Attorneys for the State are suspicious of how so many high-profile cases filed by former United National Congress ministers are all ending up before the same judge and has written to the Judiciary seeking answers.

Correspondence exchanged between the Attorney General’s Office and the Registrar of the Supreme Court detail a list of queries and alludes to what judicial sources described as “forum shopping” in order to get a specific judge to hear the case.

In the instance of the lawsuit challenging the property tax, the case filed by former government minster Devant Maharaj had initially been assigned to Justice Robin Mohammed, but was withdrawn, amended and refiled within 24 hours before it was assigned to Justice Frank Seepersad.

Maharaj’s legal team said there was nothing sinister when the matter was filed on May 18 and withdrawn within 24 hours, because the events detailed in the initial lawsuit had changed significantly and the documents had to be redrafted.

EXCERPTED DATA -
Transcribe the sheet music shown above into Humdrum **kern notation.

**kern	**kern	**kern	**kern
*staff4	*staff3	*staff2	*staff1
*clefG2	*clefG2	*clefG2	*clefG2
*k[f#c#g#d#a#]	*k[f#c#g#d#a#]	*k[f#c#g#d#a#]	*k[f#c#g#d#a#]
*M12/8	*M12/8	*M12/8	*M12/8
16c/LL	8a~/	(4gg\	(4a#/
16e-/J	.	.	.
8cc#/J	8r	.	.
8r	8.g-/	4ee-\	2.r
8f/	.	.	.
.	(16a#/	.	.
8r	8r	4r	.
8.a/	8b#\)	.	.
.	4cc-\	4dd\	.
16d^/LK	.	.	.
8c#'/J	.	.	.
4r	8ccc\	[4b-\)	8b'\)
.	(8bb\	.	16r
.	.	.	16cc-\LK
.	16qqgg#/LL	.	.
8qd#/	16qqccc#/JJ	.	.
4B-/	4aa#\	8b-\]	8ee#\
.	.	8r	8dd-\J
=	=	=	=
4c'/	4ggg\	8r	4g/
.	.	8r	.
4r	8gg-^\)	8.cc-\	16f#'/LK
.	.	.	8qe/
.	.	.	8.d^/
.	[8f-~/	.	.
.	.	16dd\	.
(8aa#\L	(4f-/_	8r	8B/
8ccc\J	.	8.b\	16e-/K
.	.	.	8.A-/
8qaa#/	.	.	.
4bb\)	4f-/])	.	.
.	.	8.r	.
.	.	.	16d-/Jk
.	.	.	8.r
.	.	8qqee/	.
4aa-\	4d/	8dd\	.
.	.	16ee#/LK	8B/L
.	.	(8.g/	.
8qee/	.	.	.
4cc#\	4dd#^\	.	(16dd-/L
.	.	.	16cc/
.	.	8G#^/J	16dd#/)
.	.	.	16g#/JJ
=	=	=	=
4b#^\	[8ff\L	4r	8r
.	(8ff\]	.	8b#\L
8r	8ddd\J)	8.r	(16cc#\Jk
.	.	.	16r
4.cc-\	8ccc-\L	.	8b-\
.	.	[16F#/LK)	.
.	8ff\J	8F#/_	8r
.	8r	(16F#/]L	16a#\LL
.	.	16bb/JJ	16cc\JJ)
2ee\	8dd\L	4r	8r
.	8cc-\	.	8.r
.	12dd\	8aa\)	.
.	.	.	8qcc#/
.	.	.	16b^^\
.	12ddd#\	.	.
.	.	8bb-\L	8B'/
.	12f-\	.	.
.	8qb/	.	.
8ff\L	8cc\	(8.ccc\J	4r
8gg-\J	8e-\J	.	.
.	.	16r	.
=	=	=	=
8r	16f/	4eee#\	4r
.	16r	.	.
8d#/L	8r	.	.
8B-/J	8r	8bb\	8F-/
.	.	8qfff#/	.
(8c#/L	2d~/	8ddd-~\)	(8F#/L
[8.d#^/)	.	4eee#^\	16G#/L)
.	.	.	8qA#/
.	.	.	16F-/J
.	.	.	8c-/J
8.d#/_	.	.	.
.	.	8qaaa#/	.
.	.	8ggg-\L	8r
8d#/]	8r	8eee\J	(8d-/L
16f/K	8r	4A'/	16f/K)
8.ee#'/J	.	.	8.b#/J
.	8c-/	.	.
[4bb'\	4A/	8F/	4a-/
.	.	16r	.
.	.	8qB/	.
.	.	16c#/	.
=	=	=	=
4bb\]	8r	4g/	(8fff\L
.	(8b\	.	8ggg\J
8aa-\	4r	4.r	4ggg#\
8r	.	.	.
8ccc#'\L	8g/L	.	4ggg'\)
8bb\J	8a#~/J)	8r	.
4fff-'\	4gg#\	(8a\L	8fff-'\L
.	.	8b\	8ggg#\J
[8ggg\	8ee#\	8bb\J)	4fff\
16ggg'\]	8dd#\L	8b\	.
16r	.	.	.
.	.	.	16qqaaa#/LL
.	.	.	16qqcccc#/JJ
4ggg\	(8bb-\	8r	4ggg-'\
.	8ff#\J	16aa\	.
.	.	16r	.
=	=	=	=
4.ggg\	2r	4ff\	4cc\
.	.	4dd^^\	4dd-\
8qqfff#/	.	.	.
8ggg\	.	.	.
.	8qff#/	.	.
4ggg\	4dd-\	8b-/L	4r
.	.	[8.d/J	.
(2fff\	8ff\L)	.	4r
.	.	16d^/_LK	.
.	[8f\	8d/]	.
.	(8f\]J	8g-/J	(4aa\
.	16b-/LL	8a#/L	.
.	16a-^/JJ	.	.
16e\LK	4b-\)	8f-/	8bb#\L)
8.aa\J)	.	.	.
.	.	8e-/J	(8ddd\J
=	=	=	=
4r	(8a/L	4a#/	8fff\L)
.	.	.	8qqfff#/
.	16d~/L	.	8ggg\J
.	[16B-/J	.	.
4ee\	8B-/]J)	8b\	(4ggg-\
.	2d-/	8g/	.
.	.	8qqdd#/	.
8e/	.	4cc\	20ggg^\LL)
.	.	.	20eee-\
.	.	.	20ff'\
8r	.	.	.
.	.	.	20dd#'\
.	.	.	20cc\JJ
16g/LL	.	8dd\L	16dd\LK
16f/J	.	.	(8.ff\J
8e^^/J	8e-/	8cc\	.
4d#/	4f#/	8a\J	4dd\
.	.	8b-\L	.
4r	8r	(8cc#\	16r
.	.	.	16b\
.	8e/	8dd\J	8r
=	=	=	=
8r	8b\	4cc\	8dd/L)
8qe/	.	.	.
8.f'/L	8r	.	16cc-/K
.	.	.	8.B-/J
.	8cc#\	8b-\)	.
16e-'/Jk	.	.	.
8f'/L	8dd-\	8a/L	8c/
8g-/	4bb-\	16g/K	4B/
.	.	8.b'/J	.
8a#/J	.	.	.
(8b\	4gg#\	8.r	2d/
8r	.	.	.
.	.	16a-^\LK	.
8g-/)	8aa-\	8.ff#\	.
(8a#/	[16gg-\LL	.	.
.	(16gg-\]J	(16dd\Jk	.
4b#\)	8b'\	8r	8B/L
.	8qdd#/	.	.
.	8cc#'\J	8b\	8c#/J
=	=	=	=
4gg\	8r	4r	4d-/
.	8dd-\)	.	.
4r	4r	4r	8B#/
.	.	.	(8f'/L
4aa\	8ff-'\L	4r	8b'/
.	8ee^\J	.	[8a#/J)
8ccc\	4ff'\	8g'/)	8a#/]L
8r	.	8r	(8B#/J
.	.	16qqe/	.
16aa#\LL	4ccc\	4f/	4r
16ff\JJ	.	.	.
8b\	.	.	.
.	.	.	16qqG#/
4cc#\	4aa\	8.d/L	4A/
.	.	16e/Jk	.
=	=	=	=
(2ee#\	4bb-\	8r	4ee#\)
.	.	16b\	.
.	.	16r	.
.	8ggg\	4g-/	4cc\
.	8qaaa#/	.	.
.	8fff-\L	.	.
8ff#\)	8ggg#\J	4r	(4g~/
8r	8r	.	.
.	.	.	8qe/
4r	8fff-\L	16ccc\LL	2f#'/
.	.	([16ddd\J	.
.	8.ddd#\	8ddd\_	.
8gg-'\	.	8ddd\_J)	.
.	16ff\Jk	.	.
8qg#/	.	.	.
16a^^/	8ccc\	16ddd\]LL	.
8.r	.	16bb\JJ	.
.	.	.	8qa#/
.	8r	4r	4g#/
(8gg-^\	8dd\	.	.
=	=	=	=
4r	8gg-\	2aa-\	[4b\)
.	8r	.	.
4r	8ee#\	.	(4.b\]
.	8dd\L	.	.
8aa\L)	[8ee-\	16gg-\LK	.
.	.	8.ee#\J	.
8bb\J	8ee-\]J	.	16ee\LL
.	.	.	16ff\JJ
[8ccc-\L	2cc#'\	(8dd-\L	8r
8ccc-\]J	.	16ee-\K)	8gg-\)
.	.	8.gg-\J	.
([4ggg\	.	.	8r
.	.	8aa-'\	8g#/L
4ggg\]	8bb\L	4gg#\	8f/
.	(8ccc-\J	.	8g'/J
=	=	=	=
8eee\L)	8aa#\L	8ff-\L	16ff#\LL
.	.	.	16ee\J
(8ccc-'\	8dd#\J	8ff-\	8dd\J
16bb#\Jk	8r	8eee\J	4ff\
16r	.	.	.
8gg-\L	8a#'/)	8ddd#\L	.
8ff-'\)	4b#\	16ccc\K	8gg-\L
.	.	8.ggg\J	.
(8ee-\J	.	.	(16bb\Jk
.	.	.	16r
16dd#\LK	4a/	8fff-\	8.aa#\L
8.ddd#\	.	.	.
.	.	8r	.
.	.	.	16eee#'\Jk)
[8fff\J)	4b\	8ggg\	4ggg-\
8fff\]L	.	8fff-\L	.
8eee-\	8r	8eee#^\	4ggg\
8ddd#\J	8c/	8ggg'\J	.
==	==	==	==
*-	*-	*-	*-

SHORT PROBLEM -
Repeat word for word the stretch of the court-assignment article from "Correspondence exchanged between" through "Justice Frank Seepersad.". The entries come from a source separate from the court-assignment article.

OUTPUT FOR THIS EXERCISE -
Correspondence exchanged between the Attorney General’s Office and the Registrar of the Supreme Court detail a list of queries and alludes to what judicial sources described as “forum shopping” in order to get a specific judge to hear the case.

In the instance of the lawsuit challenging the property tax, the case filed by former government minster Devant Maharaj had initially been assigned to Justice Robin Mohammed, but was withdrawn, amended and refiled within 24 hours before it was assigned to Justice Frank Seepersad.